Saturday 20 June 2009

Review: Candy Café, Soho

Candy Cafe Soho bubble teaWhat is that strange phenomenon when you hear about something for the first time and suddenly it seems to keep crop up everywhere? Well, that has been my experience this week with bubble tea. Until a week ago I had never even heard of this drink when I stumbled across a reference to it online. I did a little bit of research and discovered that it was a drink invented in Taiwan, apparently in the 80s, but now popular throughout South East Asia, the west coast of the USA, and Canada. It's a drink that seems to have countless variations. Some contain actual tea, green, oolong or black, some don't; some have milk or soy milk in, some don't; some have fruit or are purely fruit based, and some don't; etc. etc. But the one thing they have in common is tapioca. What?! I hear all you Brits saying, the disgusting stuff like frog spawn that we used to be force-fed at primary school? Well, no, not exactly. It is possible to get a bubble tea made with the small white pearl tapioca but the more common drink is made with large black tapioca pearls.

It sounded incredibly intriguing, if not altogether pleasant, but as I'd never heard of it I figured I would have to wait until I was off on my travels before I'd get a chance to give it a try. Then, just a couple of days later I received a Tweet from Time Out mentioning a place in London's Chinatown which specialised in bubble tea. So in the spirit of tea-research I decided to drag my other half along this afternoon and try it for myself.

Upon arrival we were faced with a fairly lengthy choice of flavours. My other half decided to try the mango and I went for taro which the very friendly waitress described as popular and made from a kind of yam. I was skeptical but I'd read somewhere that it was a classic so I decided to give it a go. I guess the first thing I want to say about bubble tea is that it's as weird as it sounds. Essentially the liquid tastes like a sweet milkshake, but coming up through the wide straw you also have the chewy tapioca pearls. So that's what you do, slurp and chew. It's a fairly odd concept for a westerner who's used to food being chewy and drinks being, well, liquidy, but once you get used to it it's really pretty nice. And actually, it's apparently a good sign that the tapioca was so chewy as if they're not fresh they tend to go more slushy. On the flavour front, I fear I was being a little too adventurous going for the taro as I much preferred the mango but overall it was an experience I suspect I'll be repeating. One of the things I liked is that it's sort of a drink and dessert in one - I found it really filling. And as the cafe is open until 11pm Sunday to Thursday and 2am at the weekend it'd be perfect for a late night pud on the way home.

So, if you're in Chinatown and fancy giving bubble tea a try I'd recommend Candy Cafe at 3 Macclesfield Street. Go on, be adventurous - although maybe trying the drink is adventurous enough, stick to a flavour you know you like. And if you do try it, or you're already an aficionado, let me know what you think.

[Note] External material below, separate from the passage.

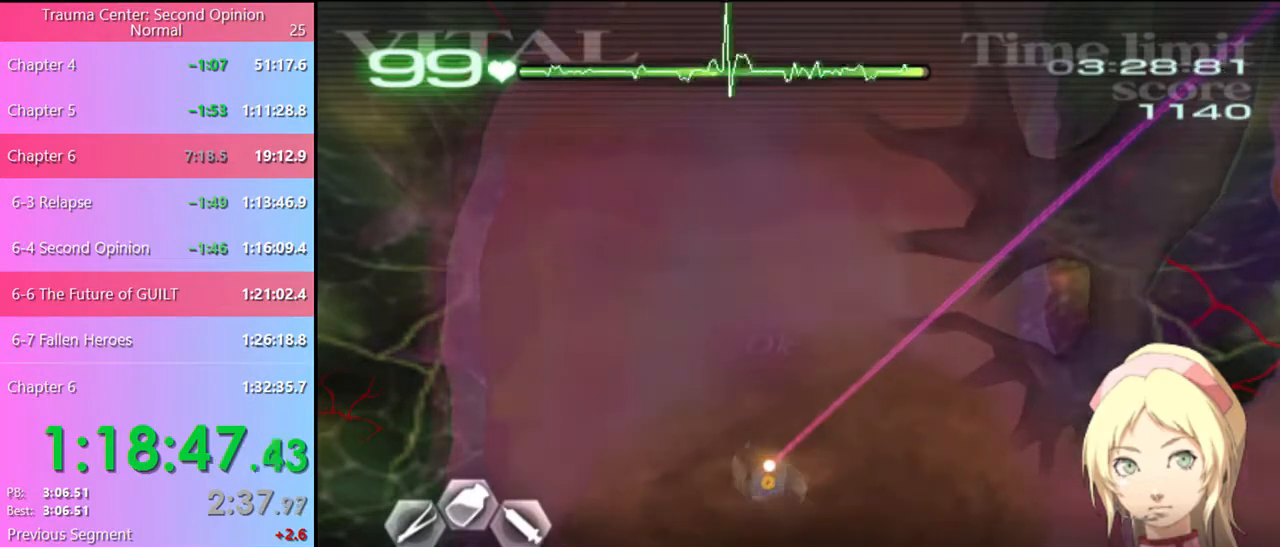
{"keys": [], "mouse": ["left"], "events": []}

  1. Is it as weird as Horchata?! Sounds like it might be nice after a meal with lots of chilli......

  2. I tried this tea for the first time in San Francisco (China town). I can't believe we never spoke about it. The first one I had was like a milky green tea and unfortunately, as I pointed and smiled, I was never able to find that flavour again.

    Also, taro is the only vegetable Dad dislikes. He tried it in Rarotonga and took an instant dislike to it. I personally quite liked it, but it's the texture that's weird. I can see how a taro bubble tea would be quite the experience!

  3. Horchata? Weird? What are you talking about Rachel? It's pure nectar!

    It's much much weirder than that. You'll have to try it next time you're in town.

  4. I forget how funny bubble tea must seem to those who have never come across it. Many Asian desserts have odd combos of shaved ice, beans, jelly, fruit, coconut milk etc. and so I guess bubble tea was a natural progression. In Singapore/Malaysia you can find bubble tea stands on just about every corner. I think it was initially aimed at school kids, who absolutely love the stuff, but then it became popular with adults too. I love the big fat straws and the weird sensation of sucking up the tapioca pearls as you drink the cold tea - a taste sensation albeit an acquired one!

  5. Oh my, another place I must visit in London. And I thought I'd just be eating fish and chips or some faintly revoling pub grub.

    It does sound rather Asian, as Trudi says and I agree with her on the strange combinations of flavors and textures in their desserts. It can be something of an acquired taste, but one can't eat chocolate cake ALL the time, can one?